EXTRACTED DATA:

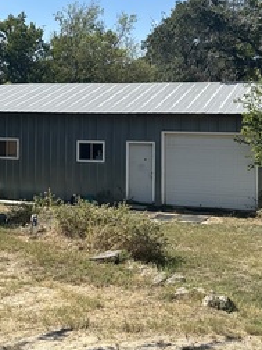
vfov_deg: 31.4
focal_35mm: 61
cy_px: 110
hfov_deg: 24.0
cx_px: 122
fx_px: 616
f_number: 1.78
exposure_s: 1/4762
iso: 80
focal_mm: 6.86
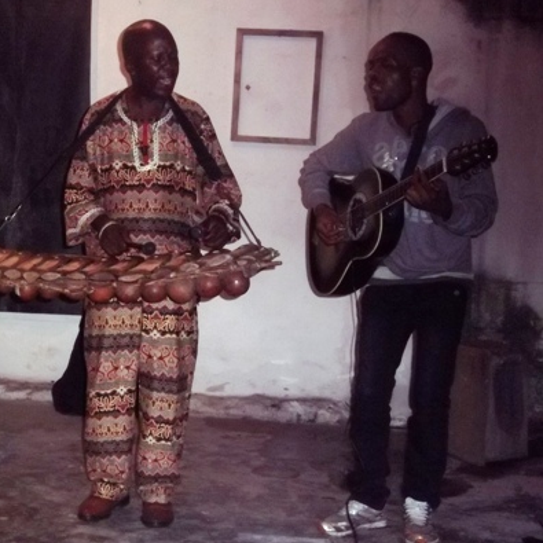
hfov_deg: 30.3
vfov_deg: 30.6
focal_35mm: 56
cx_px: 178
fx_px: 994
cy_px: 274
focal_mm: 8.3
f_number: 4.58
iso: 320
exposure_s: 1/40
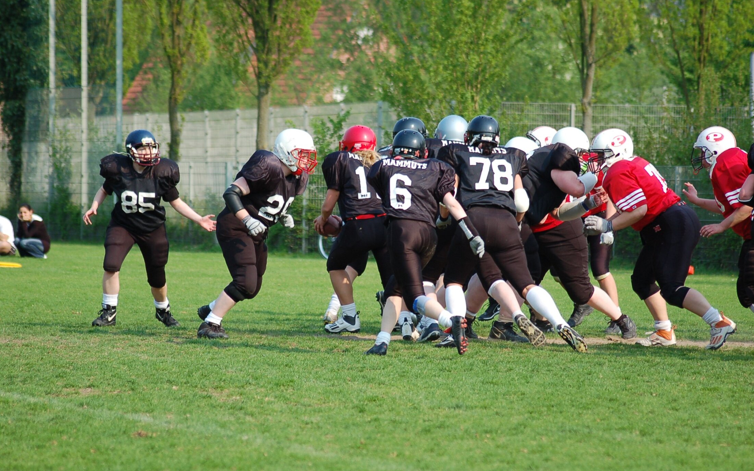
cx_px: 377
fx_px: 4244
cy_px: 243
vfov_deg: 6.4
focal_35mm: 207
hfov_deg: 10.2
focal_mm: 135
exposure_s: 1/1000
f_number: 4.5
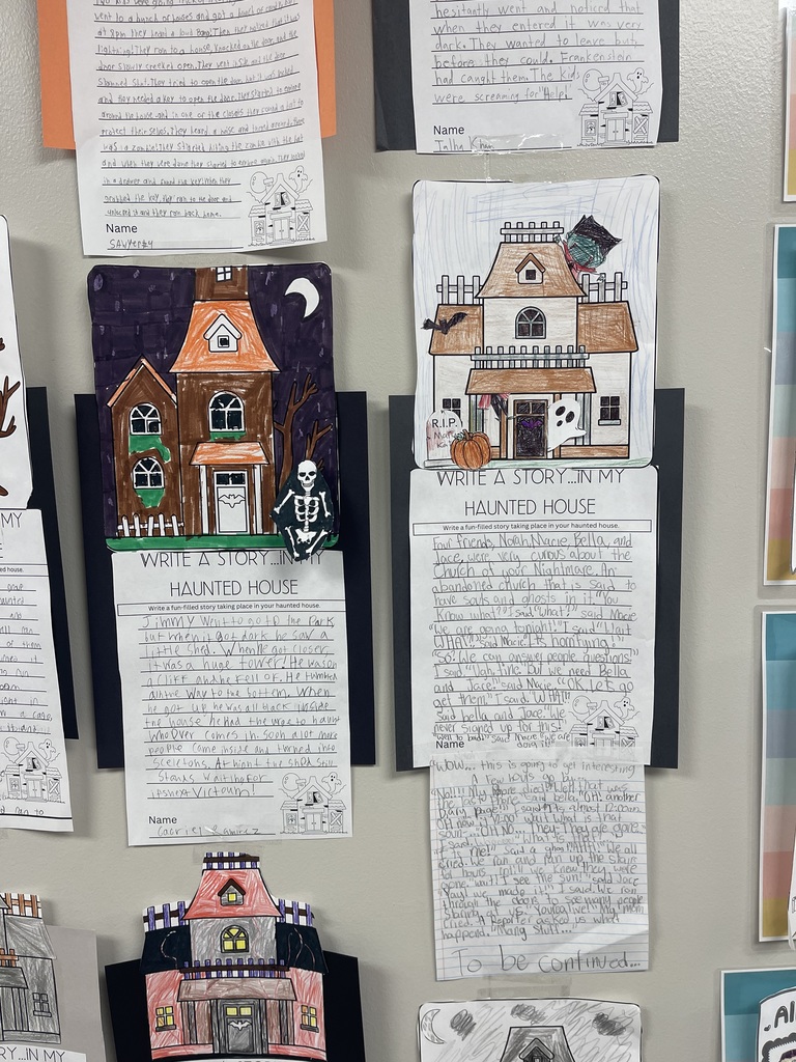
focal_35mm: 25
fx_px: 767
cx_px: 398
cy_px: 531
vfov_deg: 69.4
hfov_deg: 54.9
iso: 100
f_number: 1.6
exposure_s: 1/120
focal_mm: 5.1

PROBLEM REQUIREMENTS:
The data above must be reproduced exactly, without any of its pictures.

PROBLEM SOLUTION:
vfov_deg: 31.4
focal_35mm: 61
cy_px: 110
hfov_deg: 24.0
cx_px: 122
fx_px: 616
f_number: 1.78
exposure_s: 1/4762
iso: 80
focal_mm: 6.86
hfov_deg: 30.3
vfov_deg: 30.6
focal_35mm: 56
cx_px: 178
fx_px: 994
cy_px: 274
focal_mm: 8.3
f_number: 4.58
iso: 320
exposure_s: 1/40
cx_px: 377
fx_px: 4244
cy_px: 243
vfov_deg: 6.4
focal_35mm: 207
hfov_deg: 10.2
focal_mm: 135
exposure_s: 1/1000
f_number: 4.5
focal_35mm: 25
fx_px: 767
cx_px: 398
cy_px: 531
vfov_deg: 69.4
hfov_deg: 54.9
iso: 100
f_number: 1.6
exposure_s: 1/120
focal_mm: 5.1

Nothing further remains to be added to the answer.